Protected by the pandemic, it has chosen to play seven-inning doubleheaders, which means some teams will play multiple games decided by fewer than nine innings while others will not.
Meanwhile, for the past nine years, baseball has fought itself over another tradition: the value of a 162-game season. Baseball is the stingiest of the major sports to qualify for the postseason. Only 33% of the league -- 10 teams of 30 -- make the playoffs, as opposed to 53% of the NBA (16 of 30 teams) and 52% of the NHL (16 of 31 teams), 37% of the NFL (12 of 32 teams), and 66% of WNBA teams (eight of 12 beginning in 2016).

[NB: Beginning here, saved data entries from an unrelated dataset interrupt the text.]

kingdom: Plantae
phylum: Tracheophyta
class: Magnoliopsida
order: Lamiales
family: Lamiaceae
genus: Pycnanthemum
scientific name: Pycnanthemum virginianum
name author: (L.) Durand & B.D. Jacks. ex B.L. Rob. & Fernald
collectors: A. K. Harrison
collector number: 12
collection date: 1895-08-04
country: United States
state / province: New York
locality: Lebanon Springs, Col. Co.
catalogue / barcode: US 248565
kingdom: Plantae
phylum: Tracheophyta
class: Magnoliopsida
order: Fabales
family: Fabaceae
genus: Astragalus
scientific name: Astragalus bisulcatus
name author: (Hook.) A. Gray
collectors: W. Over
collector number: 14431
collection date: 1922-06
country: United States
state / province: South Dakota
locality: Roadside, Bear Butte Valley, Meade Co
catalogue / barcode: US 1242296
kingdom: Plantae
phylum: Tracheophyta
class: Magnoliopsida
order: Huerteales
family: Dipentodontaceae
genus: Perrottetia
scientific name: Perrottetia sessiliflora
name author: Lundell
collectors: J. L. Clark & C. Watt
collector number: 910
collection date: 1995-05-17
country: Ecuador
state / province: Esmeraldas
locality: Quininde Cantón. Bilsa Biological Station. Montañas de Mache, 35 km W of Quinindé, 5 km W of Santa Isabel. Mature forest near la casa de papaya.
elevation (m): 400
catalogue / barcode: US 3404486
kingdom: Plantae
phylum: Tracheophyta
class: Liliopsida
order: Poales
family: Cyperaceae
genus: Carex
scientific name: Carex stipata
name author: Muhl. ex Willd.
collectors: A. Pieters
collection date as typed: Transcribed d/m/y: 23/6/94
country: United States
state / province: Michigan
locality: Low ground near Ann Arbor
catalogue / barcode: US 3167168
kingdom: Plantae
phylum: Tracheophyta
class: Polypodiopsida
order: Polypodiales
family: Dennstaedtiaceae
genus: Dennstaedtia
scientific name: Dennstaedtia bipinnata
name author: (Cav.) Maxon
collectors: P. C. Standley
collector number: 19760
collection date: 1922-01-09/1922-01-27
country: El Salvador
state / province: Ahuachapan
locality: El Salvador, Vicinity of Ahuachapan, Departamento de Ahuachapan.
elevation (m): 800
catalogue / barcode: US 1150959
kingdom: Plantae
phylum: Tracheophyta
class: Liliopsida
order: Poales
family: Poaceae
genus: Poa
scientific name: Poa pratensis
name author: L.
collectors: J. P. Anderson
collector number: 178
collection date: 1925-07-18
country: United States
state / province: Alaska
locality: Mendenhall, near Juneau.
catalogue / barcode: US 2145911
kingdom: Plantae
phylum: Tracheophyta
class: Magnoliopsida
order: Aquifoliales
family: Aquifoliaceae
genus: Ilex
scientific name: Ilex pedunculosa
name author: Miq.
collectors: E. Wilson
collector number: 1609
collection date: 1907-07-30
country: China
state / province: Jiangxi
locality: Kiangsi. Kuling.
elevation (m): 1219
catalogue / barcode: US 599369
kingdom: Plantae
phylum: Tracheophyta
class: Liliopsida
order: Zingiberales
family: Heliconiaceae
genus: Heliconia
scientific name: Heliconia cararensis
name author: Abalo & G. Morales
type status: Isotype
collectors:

And to preserve the regular season, for the past decade it has penalized its playoff expansion by forcing wild-card teams after 162 games to have their postseason begin with one winner-take-all elimination game.
The sport has responded by using COVID-19 to send up another trial balloon that has been discussed privately for years but stonewalled by its traditions: a shorter season with more playoff teams.
One manager told me his motto is, "Don't mess with strategy." He is comfortable with radical realignment, seven-inning games (but only for Sunday doubleheaders), a 154-game season and expanded playoffs. He is in favor of a runner on second in extra innings -- but starting in the 12th inning, not the 10th. Another AL GM told me seven-inning games for single regular-season games is unacceptable, but seven-inning doubleheaders are appropriate. Another believed baseball needn't incorporate any strategy-altering measures until it first experiments with a 20-second clock -- the sanction being an automatic ball when a pitcher violates it and automatic strike for a batter violation. He also favors the "Super Bowl of baseball" -- a neutral-site World Series.
In a sense, baseball's year of chaos has already been a success for one reason: It has created important discussion, which means now the question is simply one of negotiation; not if baseball will change, but by how much -- and when.